Lindsay Harold said...

I have found several topics on which liberals are very anti-science. Probably the most notable of these is the science of pregnancy and birth. In their attempt to justify abortion, they make up the most ridiculous anti-science claims.

I have had pro-choicers tell me that human embryos are part of their mother's bodies and are being built by the mother's womb as in a factory. I have been told that when the baby separates from the mother at birth, then it's a separate organism. Maybe aliens in science fiction grow an extra set of limbs and organs and then divide to become two individuals, but humans don't reproduce that way.

I have had people tell me that unborn children are parasites. I have had them tell me that human embryos are not humans at all. I frequently hear that if killing an embryo is wrong, then masturbation is genocide (totally ignoring the scientific fact that sperm are not human individuals and human embryos are).

One has to wonder at the level of sheer ignorance that allows them to make such claims that contradict well-established science.

Ares Olympus said...

This is an important demonstration and Jonathan Haidt is a good "neutral" voice to show the blind spots on both sides.

This week I saw a video "debate" called "End of All Religions" with Sam Harris, and Martin Marty, and American Lutheran religious scholar.
https://www.youtube.com/watch?v=ZpeRhxymqkI

Harris is following the ideal of "pure reason", a place he feels comfortable, so it seems obvious to him, if everyone just followed his lead, abandoned organized religion we'd be incapable of doing all the crazy things people do to other people in the name of religion.

Martin Marty noted Harris could recognize the excesses of religious fundamentalism without acknowledging his own fundamentalism in reason and science, and he didn't mention the Nazi's but their scientists did play "perfect objective observers", doing inhumane, involutary experiments on people, totally conscience free.

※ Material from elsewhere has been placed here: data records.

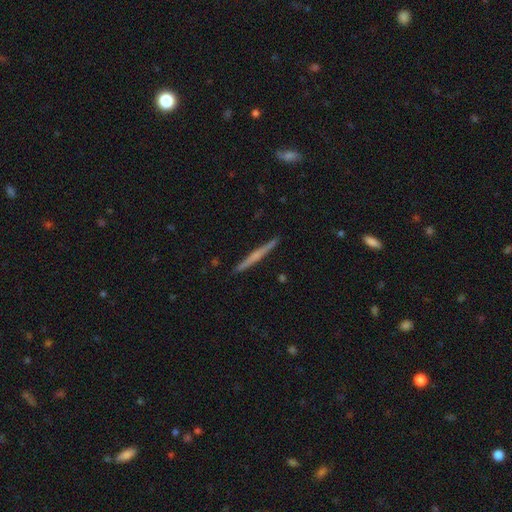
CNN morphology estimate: Overall: featured or disk (64%; smooth 30%). Edge-on disk: yes (98%). Edge-on bulge: none (46%; rounded 45%). Merging: none (92%).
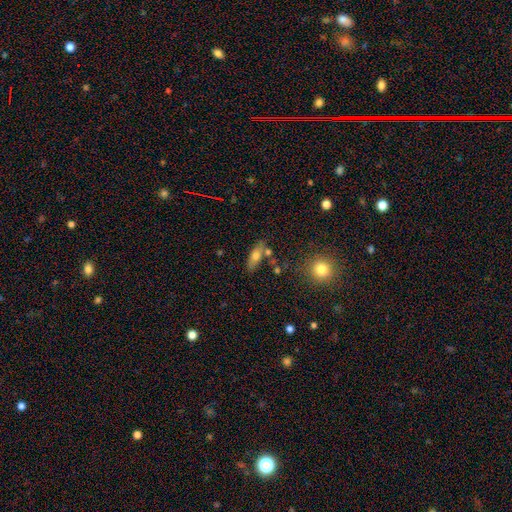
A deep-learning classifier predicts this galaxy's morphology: smooth-or-featured: smooth: 65% | featured or disk: 26% | star or artifact: 9%
  how-rounded: in between: 68% | cigar-shaped: 28% | round: 4%
  merging: none: 69% | minor disturbance: 15% | merger: 12% | major disturbance: 4%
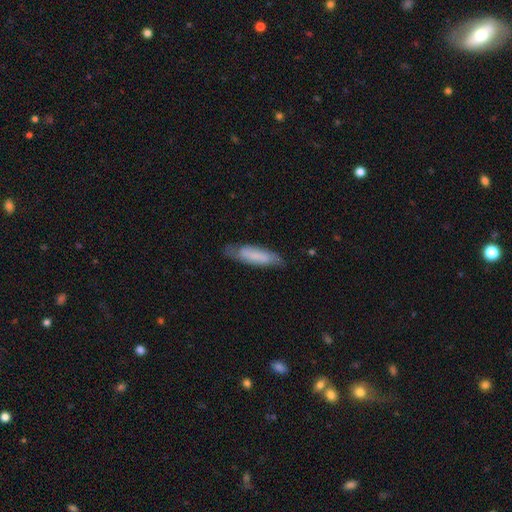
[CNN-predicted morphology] A smooth galaxy with no disk features (53%) that is cigar-shaped (54%).

Vote fractions:
- Smooth or featured? smooth: 53% / featured or disk: 40% / star or artifact: 7%
- How rounded? cigar-shaped: 54% / in between: 44% / round: 2%
- Merging? none: 71% / minor disturbance: 21% / major disturbance: 6% / merger: 2%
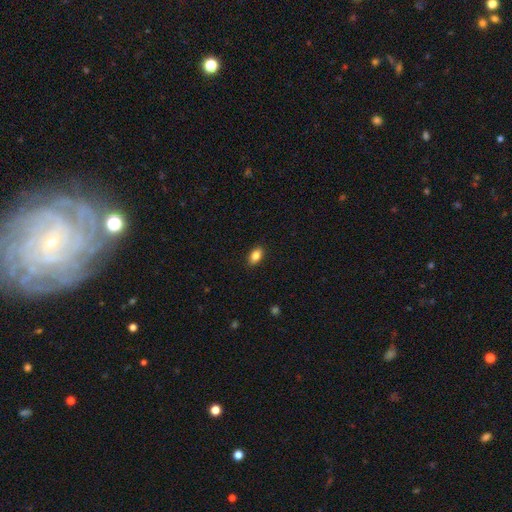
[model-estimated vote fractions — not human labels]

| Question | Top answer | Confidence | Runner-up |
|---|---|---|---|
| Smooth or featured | smooth | 85% | star or artifact (8%) |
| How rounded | in between | 89% | round (9%) |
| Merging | none | 89% | minor disturbance (8%) |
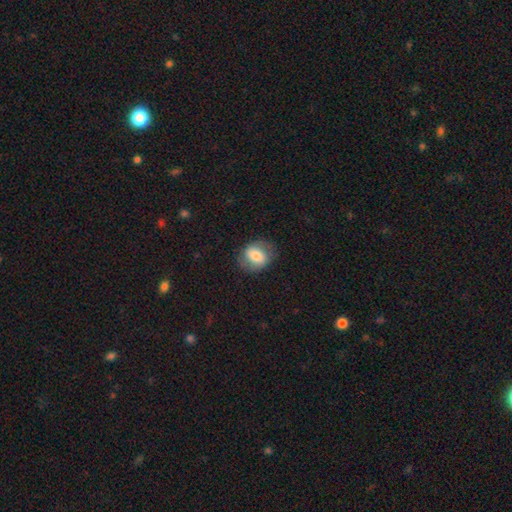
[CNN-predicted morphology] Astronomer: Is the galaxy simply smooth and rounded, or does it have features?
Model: smooth — 65%.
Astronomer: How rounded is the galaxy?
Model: in between — 56% (runner-up: round, 43%).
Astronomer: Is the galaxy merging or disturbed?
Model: none — 76%.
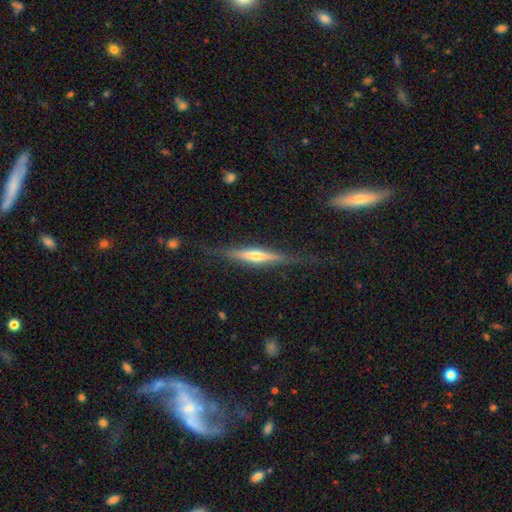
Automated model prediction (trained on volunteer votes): Overall: featured or disk (71%). Edge-on disk: yes (96%). Edge-on bulge: rounded (74%). Merging: none (79%).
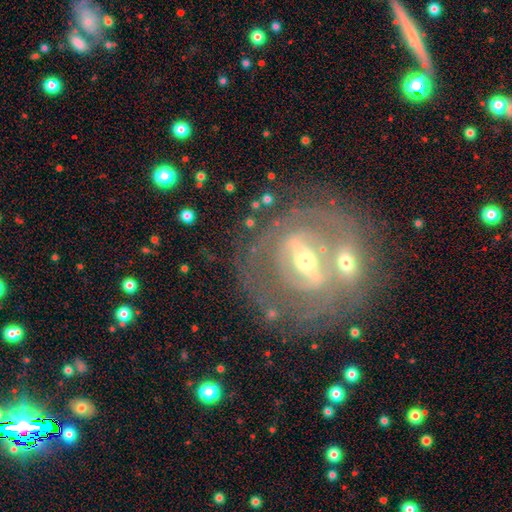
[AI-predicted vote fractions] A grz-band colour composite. It shows a featured or disk galaxy (82%) with a strong bar (63%), spiral arms (56%) and a moderate central bulge (51%). Merging: none (59%).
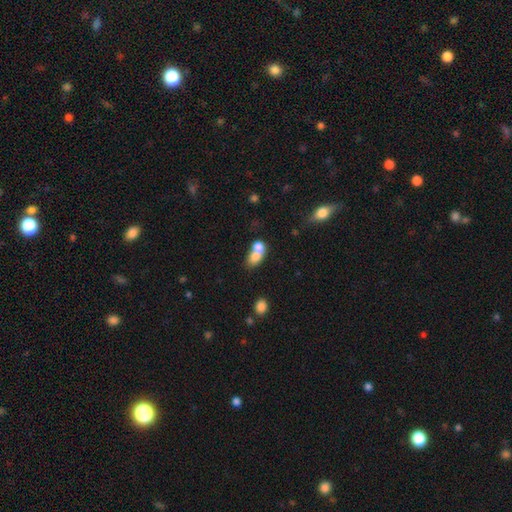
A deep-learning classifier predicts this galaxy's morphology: smooth-or-featured: smooth: 74% | featured or disk: 16% | star or artifact: 10%
  how-rounded: in between: 67% | round: 30% | cigar-shaped: 3%
  merging: merger: 68% | none: 21% | minor disturbance: 7% | major disturbance: 4%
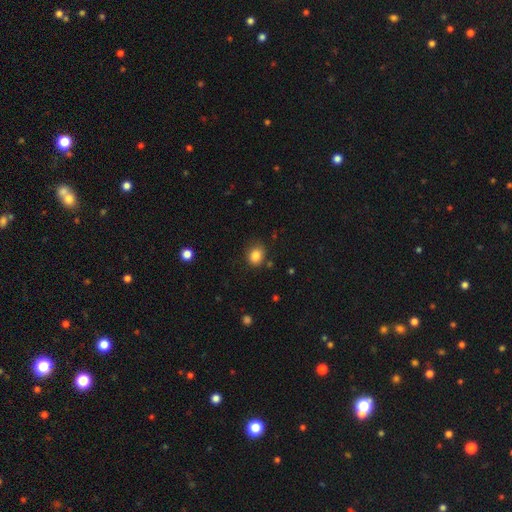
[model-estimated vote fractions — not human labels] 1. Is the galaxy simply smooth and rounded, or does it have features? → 84% smooth, 11% star or artifact, 5% featured or disk.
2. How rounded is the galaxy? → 63% round, 36% in between, 1% cigar-shaped.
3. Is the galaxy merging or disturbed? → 79% none, 15% minor disturbance, 4% major disturbance, 3% merger.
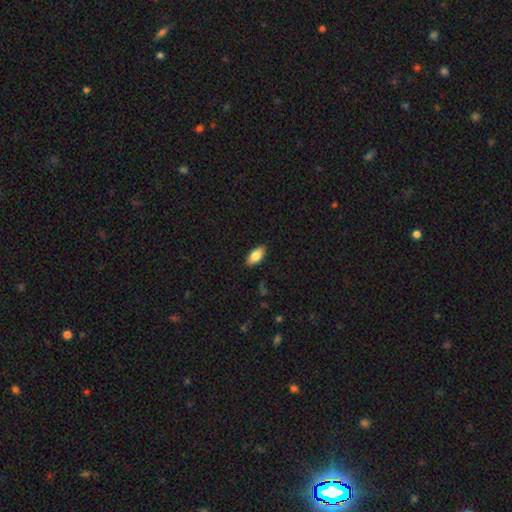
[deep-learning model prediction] A smooth galaxy with no disk features (81%) that is in between round and cigar-shaped (90%). Merging: none (88%).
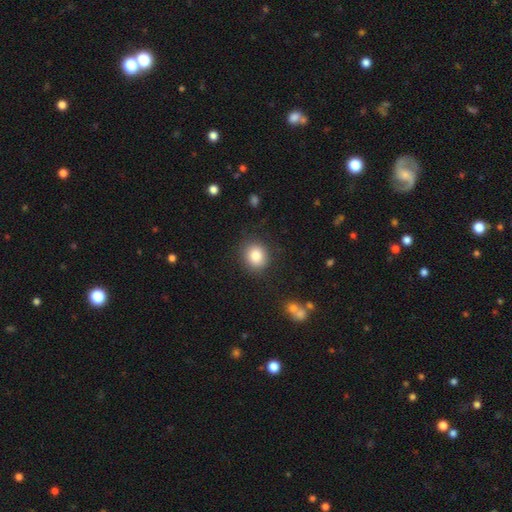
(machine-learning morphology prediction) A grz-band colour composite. It shows a smooth galaxy with no disk features (84%) that is round (74%). Merging: none (85%).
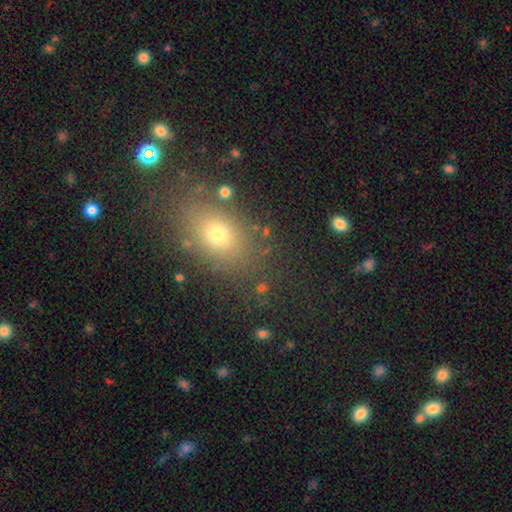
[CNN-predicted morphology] This is likely a smooth galaxy (66%). How rounded: likely in between (68%). Merging: clearly none (83%).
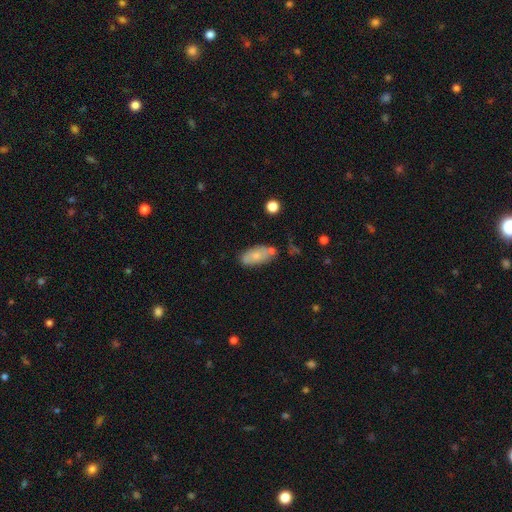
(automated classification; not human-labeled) This is likely a smooth galaxy (73%). How rounded: clearly in between (90%). Merging: possibly none (59%).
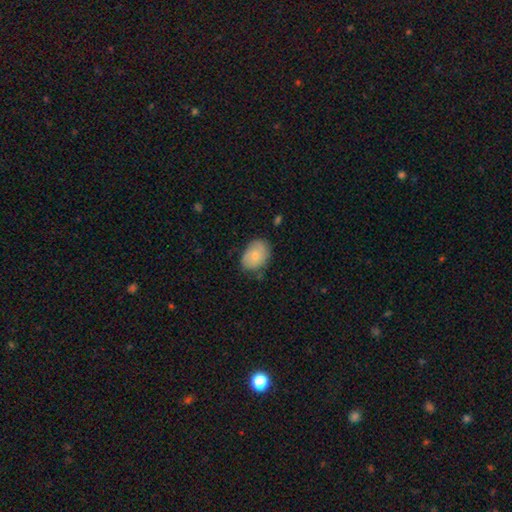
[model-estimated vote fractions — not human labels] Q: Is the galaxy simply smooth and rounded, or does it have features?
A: smooth — 73%.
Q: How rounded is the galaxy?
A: in between — 74%.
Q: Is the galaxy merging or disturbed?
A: none — 67%.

In regards to Lindsay Harold's "antiscience" claims of prochoicers, again, it's valuable to notice this sort of rationalization exists, start with a conclusion of what you want to be true, and stack as many contradictory facts, opinions, and speculations together that justify the desired conclusion, antiscience from top to bottom.

But its also pretty easy to see why they make such rationaliations. People have to make peace with their conscience, and when one group of people considers you a murder, you have to either except you are a murder, and repent and join their team, or categorically reject their judgments, and anything that they used to support their positions, science-based or not.

So to me this shows one aspect of why we need religion, but the thing is religions will NEVER agree on their moral limits, so you've got the same problem, people will end up picking religions that match their beliefs, or like Catholics, perhaps seek to moderate some of the absolutes by direct disobedience. But anyway, there are lots of variations of Christianity will avoid calling its flock murders for abortion.

It is interesting to see that some religions attract people because of the purity of their positions like prolife, while others attract people because they can handle some grays, and see the individual human conscience as something we can't develop in isolation, and can't develop well in projection of other people's behavior.

But back to science, every scientist will tell you "being a scientist is hard", and for all their biases, you can say they're the only ones seriously trying to reduce biases. And like sociology, even if there is a HUGE bias, whether feminist insprired or whatever equality doctrine, there biases will have to be corrected within, by other sociologists, who have different biases, but can learn to speak the same language, and show the contradictions.

So for the rest of us, Liberal or Conservative, I accept when we say "science" what we really mean is "authoritarian expert" who says what we want to hear, and we don't want questioned.

If anyone can see that in themselves, maybe we'll be a stop closer to openning our minds to our own hypocrisy.

Larry Sheldon said...

I am not a credentialed Scientist, but I have been interested in science since before I knew a word for it.

I don't think a thinking scientist uses the word "believe" in talking about science.